Security forces have blockaded access to homes of Ouattara’s chief rivals, Henri Konan Bedie and Pascal Affi N’Guessan, after officials accused the opposition of plotting an “act of sedition” against the government.
The United States on Wednesday joined the UN in calling for dialogue in the West African state where more than 40 people have been killed in clashes over Ouattara’s third term since he announced he would run again in August.
Two government supporters were killed in a clash near equipment minister Amede Koffi Kouakou’s home in the central town of Toumodi, a ruling party official said.
“Two young people from the minister’s entourage who wanted to help the minister’s brother were shot dead” Tuesday night, Ouattara’s RHDP party spokesman Mamadou Toure said.

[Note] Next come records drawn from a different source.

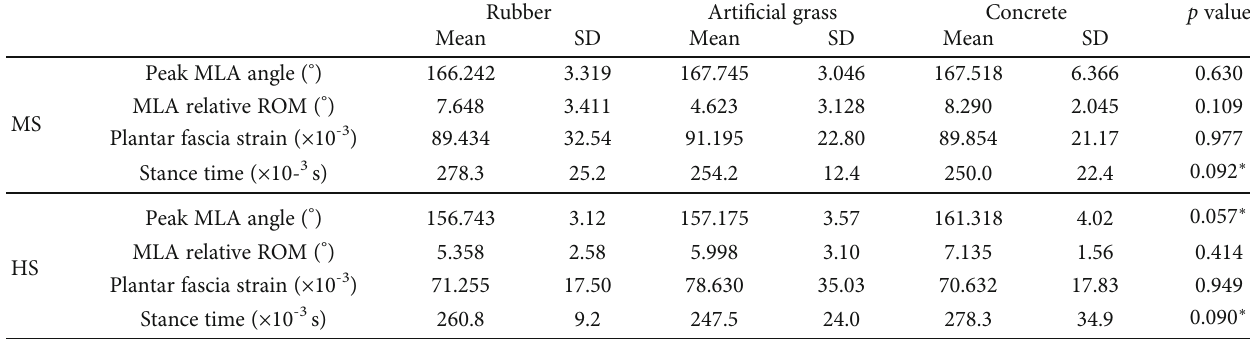
Table 3: E ff ects of running surface on peak MLA, MLA, relative to ROM, PFS, and stance time.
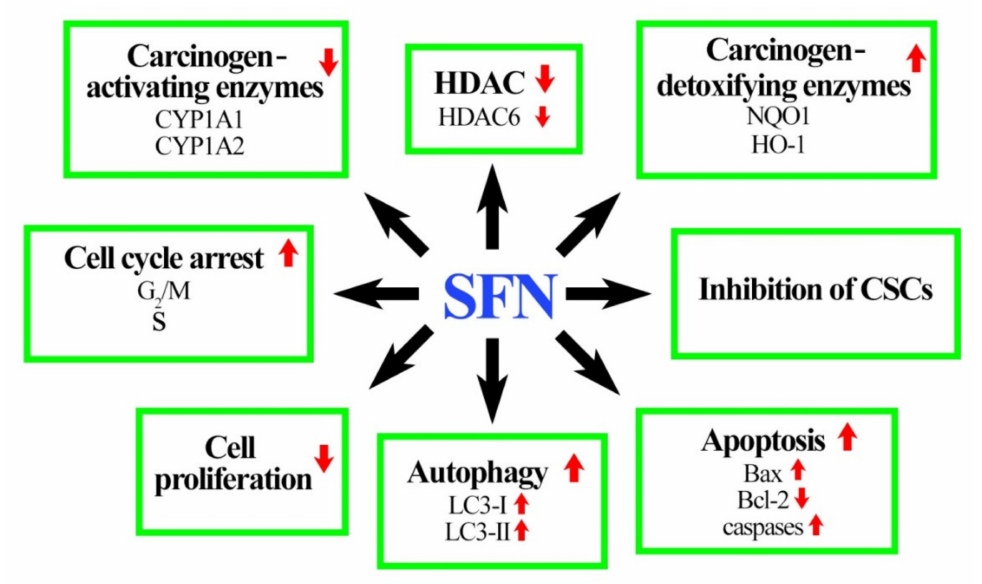
Figure 2. Mechanisms of SFN activity in breast cancer tissue.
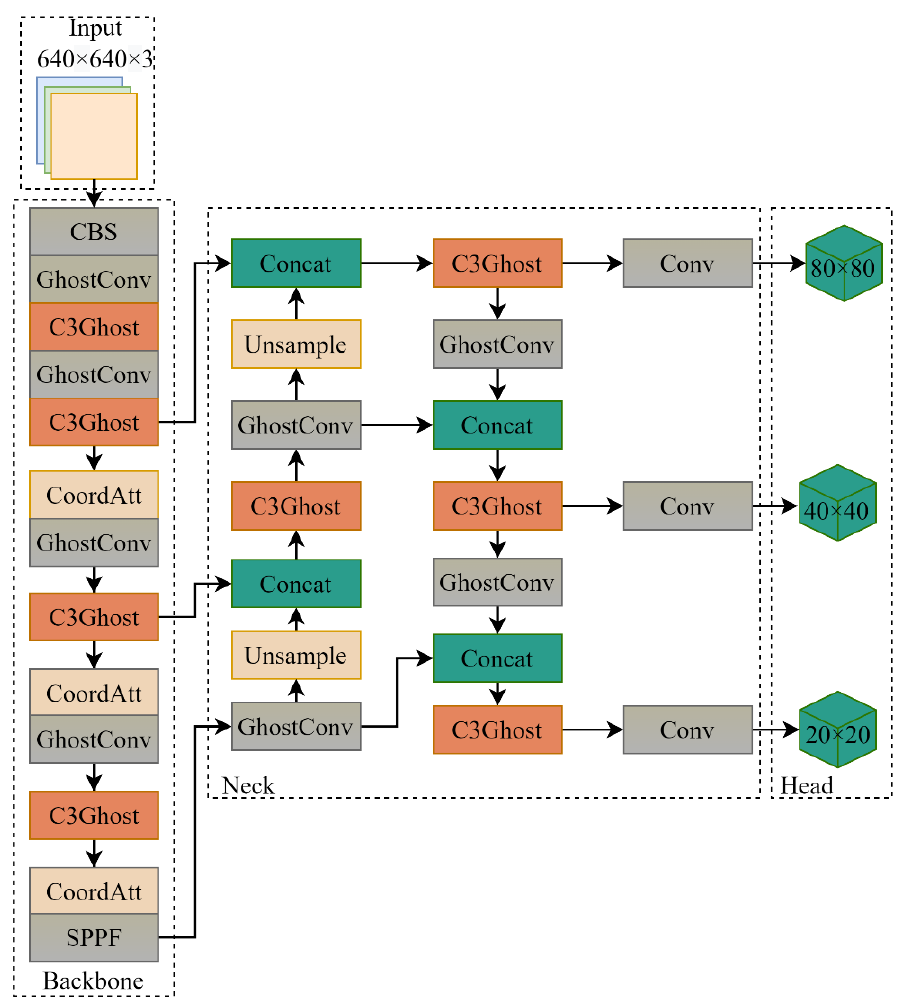
Figure 5. Structure of improved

Toumodi was one of the areas hit by violence over the weekend election — four people were killed at the weekend when houses were set ablaze during clashes there.
Toure also said the convoy of communication minister and government spokesman Sidi Tiemoko Toure had come under fire in the centre of the country, but there were no casualties.
Blocked roads
The crisis has stoked fears Ivory Coast could slide into the kind of violence that killed 3,000 people a decade ago when then president Laurent Gbagbo refused to accept defeat by Ouattara.
Police fired tear gas on Tuesday to clear small groups of protesters near Bedie’s residence in Abidjan’s Cocody district, where security forces have blocked access roads around his home.
Security forces were also surrounding the homes of N’Guessan and former minister Abdallah Mabri Toikeusse, an AFP reporter said.
“We cannot enter or leave my home,” said Assoa Adou, secretary general of the Ivorian Popular Front (FPI), close to former Gbagbo, from his home.
“They don’t care if we have food or medicine,” he told AFP.
Djedri N’Goran, a senior member of Bedie’s party, said five members of Bedie’s family have been arrested.
Opponents say Ouattara’s third term breaches the country’s two-term presidential limit, but the Ivorian leader contends that a 2016 reform allowed him to run again by resetting term limits back to zero.
International concern
The crisis is another test for a region where Guinea is caught up in its own post-election dispute, Nigeria is emerging from widespread unrest and Mali has a transition government following a coup.
The United Nations, African Union and African bloc ECOWAS on Tuesday called on Ivory Coast’s opposition to “respect constitutional order” and seek dialogue, while urging all sides to show “restraint to preserve human lives”.
On Tuesday, the US called on Ivorian leaders to respect the democratic process and rule of law.
“Grievances related to the presidential election must be resolved in a peaceful and transparent manner within the framework of the law,” a statement from the US embassy said.
Western and African governments are pressing the opposition to abandon its idea of a transitional government and for Ouattara to “appease rather than oppress”, a diplomatic source said.
In power for 10 years, Ouattara said earlier this year that after his second term he planned to make way for a new generation.
But the sudden death of his chosen successor in July prompted him to seek a third term.
The anger sparked by his decision has revived memories of past Ivorian feuds with roots even before a 2002 civil war split the country in two, the north held by rebels and the south by forces of Gbagbo.
Ouattara won a long-postponed election in 2010 but Gbagbo refused to accept defeat. French forces eventually intervened to help Ouattara loyalists oust the former president.